PROBLEM DESCRIPTION: Pull out every line below that contains the word "Skill".

ENTRIES SUPPLIED:

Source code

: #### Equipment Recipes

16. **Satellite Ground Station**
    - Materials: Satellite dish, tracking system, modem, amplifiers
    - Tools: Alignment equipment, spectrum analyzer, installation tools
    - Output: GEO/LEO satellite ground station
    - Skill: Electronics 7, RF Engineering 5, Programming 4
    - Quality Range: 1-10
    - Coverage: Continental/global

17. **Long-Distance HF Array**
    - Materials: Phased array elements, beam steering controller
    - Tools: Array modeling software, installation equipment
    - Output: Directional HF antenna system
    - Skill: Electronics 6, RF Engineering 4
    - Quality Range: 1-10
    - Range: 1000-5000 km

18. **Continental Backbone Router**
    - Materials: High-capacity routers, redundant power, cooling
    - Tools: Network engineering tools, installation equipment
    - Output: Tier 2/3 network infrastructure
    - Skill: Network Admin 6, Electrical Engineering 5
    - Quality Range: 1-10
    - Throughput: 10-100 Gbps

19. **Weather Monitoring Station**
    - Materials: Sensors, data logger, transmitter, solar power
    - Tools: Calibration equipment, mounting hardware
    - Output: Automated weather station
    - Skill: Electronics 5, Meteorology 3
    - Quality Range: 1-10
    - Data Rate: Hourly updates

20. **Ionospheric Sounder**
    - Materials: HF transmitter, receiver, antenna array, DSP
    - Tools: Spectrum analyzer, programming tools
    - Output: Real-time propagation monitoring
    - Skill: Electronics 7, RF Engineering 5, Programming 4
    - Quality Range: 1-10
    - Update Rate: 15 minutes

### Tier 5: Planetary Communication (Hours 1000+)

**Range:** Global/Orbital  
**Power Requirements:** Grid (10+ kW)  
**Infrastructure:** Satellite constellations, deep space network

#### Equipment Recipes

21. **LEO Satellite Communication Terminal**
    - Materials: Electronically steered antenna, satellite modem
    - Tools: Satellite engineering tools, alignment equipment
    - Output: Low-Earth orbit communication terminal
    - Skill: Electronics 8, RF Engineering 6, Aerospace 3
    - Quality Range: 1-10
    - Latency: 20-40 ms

RESULT OF THE EXERCISE:
    - Skill: Electronics 7, RF Engineering 5, Programming 4
    - Skill: Electronics 6, RF Engineering 4
    - Skill: Network Admin 6, Electrical Engineering 5
    - Skill: Electronics 5, Meteorology 3
    - Skill: Electronics 7, RF Engineering 5, Programming 4
    - Skill: Electronics 8, RF Engineering 6, Aerospace 3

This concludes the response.